As most other people have mentioned in their blog posts, I frequently encounter algorithms in the context of social media, Google search results, and online shopping. I never really thought about algorithms and how they affect my online experience until I discussed them in a class, in the context of the 2016 presidential election and how they shaped users’ news feeds to create online echo chambers. After that class, I began to see the evidence of algorithms everywhere: ads would pop up on Facebook based on items I’d viewed recently on Pinterest, Instagram would notify me when certain people posted, but not others.
I found Galagher’s article particularly interesting because of the way it approached the question of audience. I’d always thought of algorithms as a tool that allowed websites to tailor their content to more specific audiences and individuals, but I had never thought of the algorithms themselves as an audience. But as Galagher notes, “an individual who writes product descriptions on Amazon,” for example, “may conceive of the company’s algorithm as an audience. This writer conceives of the various keywords that potential customers would input and the way that Amazon structures its search results. The algorithm is part of this writer’s audience” (26).
I find this a particularly intriguing facet of writing for digital platforms: you are writing for the technology itself as much as you are for the people who use it. Rather than just thinking about what words and sentence structures will be the most compelling for the individuals reading your work, you also have to think about how to optimize your writing for search engines, news feeds, and sharing.

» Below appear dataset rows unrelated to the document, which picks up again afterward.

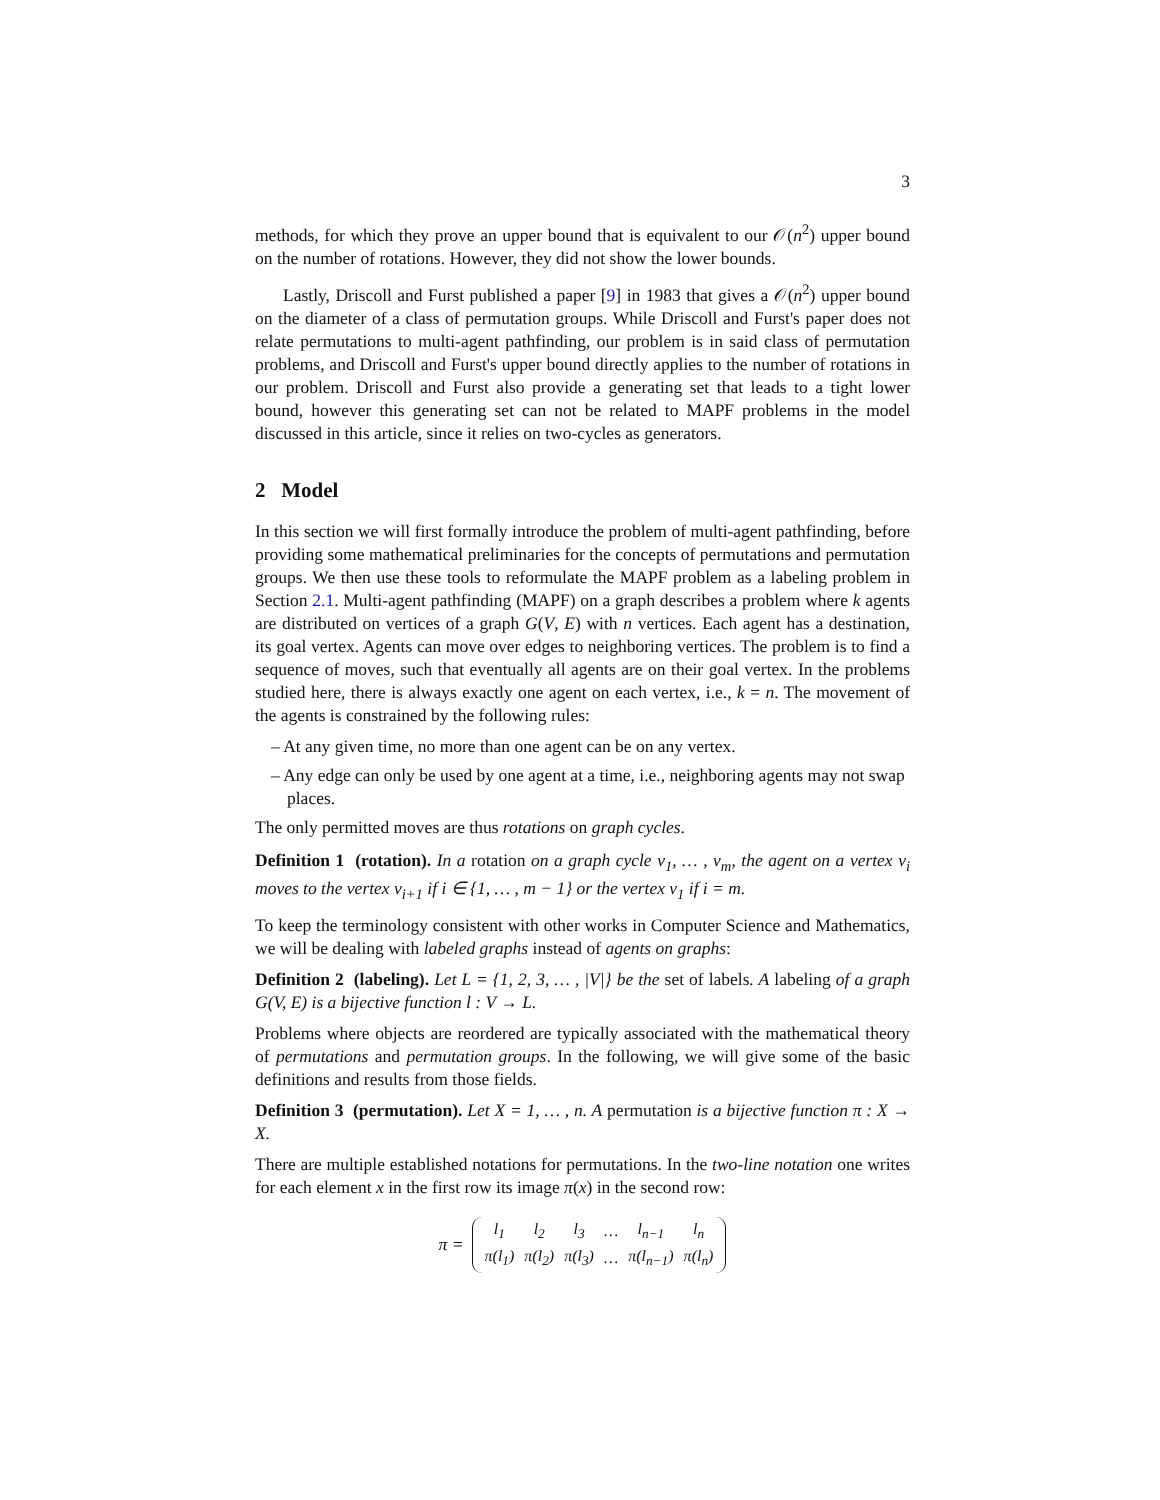3
methods, for which they prove an upper bound that is equivalent to our 𝒪(n<sup>2</sup>) upper bound on the number of rotations. However, they did not show the lower bounds.
Lastly, Driscoll and Furst published a paper [9] in 1983 that gives a 𝒪(n<sup>2</sup>) upper bound on the diameter of a class of permutation groups. While Driscoll and Furst's paper does not relate permutations to multi-agent pathfinding, our problem is in said class of permutation problems, and Driscoll and Furst's upper bound directly applies to the number of rotations in our problem. Driscoll and Furst also provide a generating set that leads to a tight lower bound, however this generating set can not be related to MAPF problems in the model discussed in this article, since it relies on two-cycles as generators.
2 Model
In this section we will first formally introduce the problem of multi-agent pathfinding, before providing some mathematical preliminaries for the concepts of permutations and permutation groups. We then use these tools to reformulate the MAPF problem as a labeling problem in Section 2.1. Multi-agent pathfinding (MAPF) on a graph describes a problem where k agents are distributed on vertices of a graph G(V, E) with n vertices. Each agent has a destination, its goal vertex. Agents can move over edges to neighboring vertices. The problem is to find a sequence of moves, such that eventually all agents are on their goal vertex. In the problems studied here, there is always exactly one agent on each vertex, i.e., k = n. The movement of the agents is constrained by the following rules:
– At any given time, no more than one agent can be on any vertex.
– Any edge can only be used by one agent at a time, i.e., neighboring agents may not swap places.
The only permitted moves are thus rotations on graph cycles.
Definition 1 (rotation). In a rotation on a graph cycle v<sub>1</sub>, … , v<sub>m</sub>, the agent on a vertex v<sub>i</sub> moves to the vertex v<sub>i+1</sub> if i ∈ {1, … , m − 1} or the vertex v<sub>1</sub> if i = m.
To keep the terminology consistent with other works in Computer Science and Mathematics, we will be dealing with labeled graphs instead of agents on graphs:
Definition 2 (labeling). Let L = {1, 2, 3, … , |V|} be the set of labels. A labeling of a graph G(V, E) is a bijective function l : V → L.
Problems where objects are reordered are typically associated with the mathematical theory of permutations and permutation groups. In the following, we will give some of the basic definitions and results from those fields.
Definition 3 (permutation). Let X = 1, … , n. A permutation is a bijective function π : X → X.
There are multiple established notations for permutations. In the two-line notation one writes for each element x in the first row its image π(x) in the second row:
π =
| l<sub>1</sub> | l<sub>2</sub> | l<sub>3</sub> | … | l<sub>n−1</sub> | l<sub>n</sub> |
| π(l<sub>1</sub>) | π(l<sub>2</sub>) | π(l<sub>3</sub>) | … | π(l<sub>n−1</sub>) | π(l<sub>n</sub>) |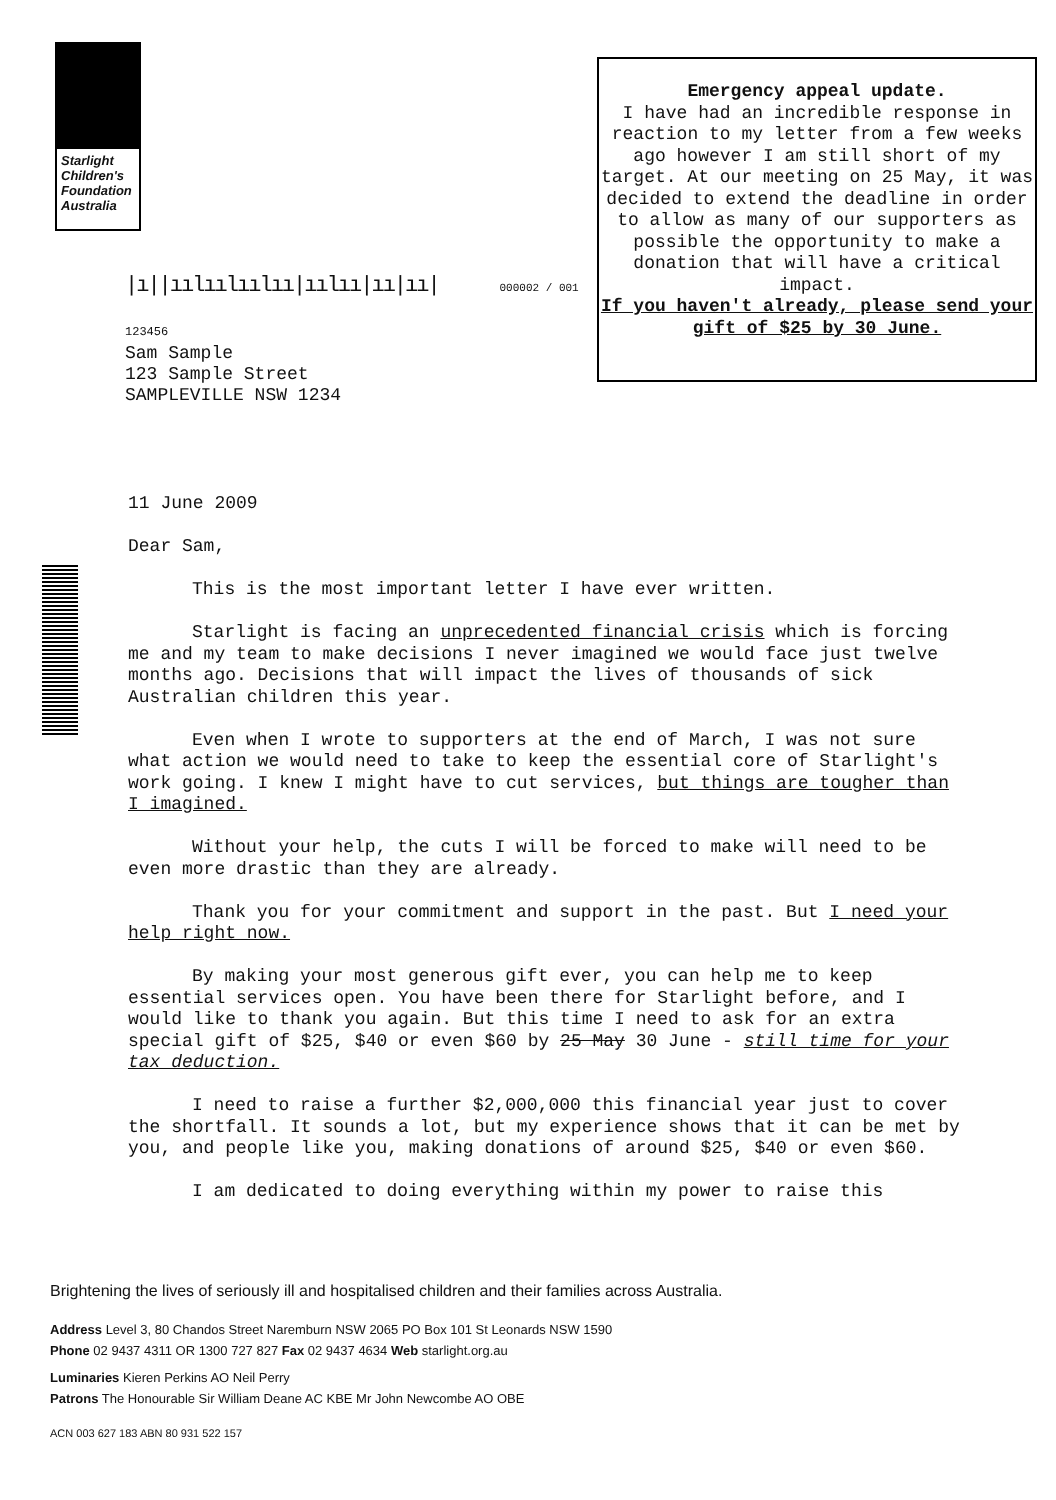Starlight Children's Foundation Australia
Emergency appeal update.
I have had an incredible response in reaction to my letter from a few weeks ago however I am still short of my target. At our meeting on 25 May, it was decided to extend the deadline in order to allow as many of our supporters as possible the opportunity to make a donation that will have a critical impact.
If you haven't already, please send your gift of $25 by 30 June.
|ı||ıılıılıılıı|ıılıı|ıı|ıı| 000002 / 001
123456
Sam Sample
123 Sample Street
SAMPLEVILLE NSW 1234
11 June 2009
Dear Sam,
This is the most important letter I have ever written.
Starlight is facing an unprecedented financial crisis which is forcing me and my team to make decisions I never imagined we would face just twelve months ago. Decisions that will impact the lives of thousands of sick Australian children this year.
Even when I wrote to supporters at the end of March, I was not sure what action we would need to take to keep the essential core of Starlight's work going. I knew I might have to cut services, but things are tougher than I imagined.
Without your help, the cuts I will be forced to make will need to be even more drastic than they are already.
Thank you for your commitment and support in the past. But I need your help right now.
By making your most generous gift ever, you can help me to keep essential services open. You have been there for Starlight before, and I would like to thank you again. But this time I need to ask for an extra special gift of $25, $40 or even $60 by 25 May 30 June - still time for your tax deduction.
I need to raise a further $2,000,000 this financial year just to cover the shortfall. It sounds a lot, but my experience shows that it can be met by you, and people like you, making donations of around $25, $40 or even $60.
I am dedicated to doing everything within my power to raise this
Brightening the lives of seriously ill and hospitalised children and their families across Australia.
Address Level 3, 80 Chandos Street Naremburn NSW 2065 PO Box 101 St Leonards NSW 1590
Phone 02 9437 4311 OR 1300 727 827 Fax 02 9437 4634 Web starlight.org.au
Luminaries Kieren Perkins AO Neil Perry
Patrons The Honourable Sir William Deane AC KBE Mr John Newcombe AO OBE
ACN 003 627 183 ABN 80 931 522 157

Additionally, it changes the way that we think about the purpose and circulation of a piece of writing. Before algorithms and search engines, the only job of the piece of writing itself was to persuade the people who had it in front of them of whatever point it was trying to make–take this political view, buy this product, attend this event. Circulating that piece of writing was an external endeavor accomplished by posting signs, handing out pamphlets, or recommending books or articles. Now, however, how the text circulates depends on factors that are deeply embedded into the text itself–whether it uses certain key words, is a certain length, or has an audience that overlaps with another text or product.
Algorithms are something that we encounter constantly but rarely spend enough time thinking about, and I think they raise important questions about how digital platforms change the way we write. Here are some that I think are particularly important:
- How can authors best navigate this new digital landscape? Do writers, communicators, and marketers need computer science training? Should programmers be able to tell writers, for example, “you MUST use these five keywords in your piece”?
- Where are algorithms effective and useful and where can they be harmful? Is using an algorithm to convince you to buy particular pair of pants different, ethically, from using an algorithm to convince you to support a particular political candidate?
Word Count: 508
Works Cited: Gallagher, John R. “Writing for Algorithmic Audiences.” Computers and Composition, 2017, p 25-35.